RECORDED INFORMATION below:

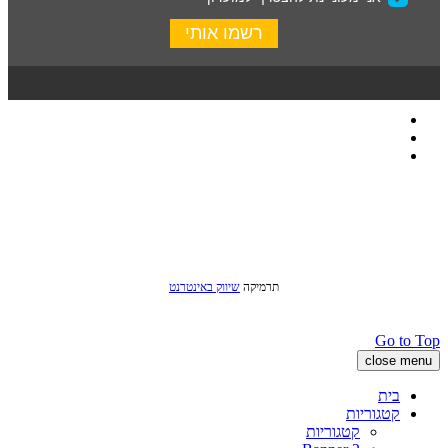
כל הזכויות שמורות לסטודיו שני © 2016
תרמיקה
שיווק באינטרנט
Go to Top
close menu
בית
קטגוריות
קטגוריות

End of RECORDED INFORMATION.

▶ _WORK TO BE COMPLETED_
Render every line of text in the entry above as a JSON list of strings, one string per line, with blank lines omitted. Leave the picture out.

▶ _OUTPUT FOR THIS EXERCISE_
[
  "כל הזכויות שמורות לסטודיו שני © 2016",
  "תרמיקה",
  "שיווק באינטרנט",
  "Go to Top",
  "close menu",
  "בית",
  "קטגוריות",
  "קטגוריות"
]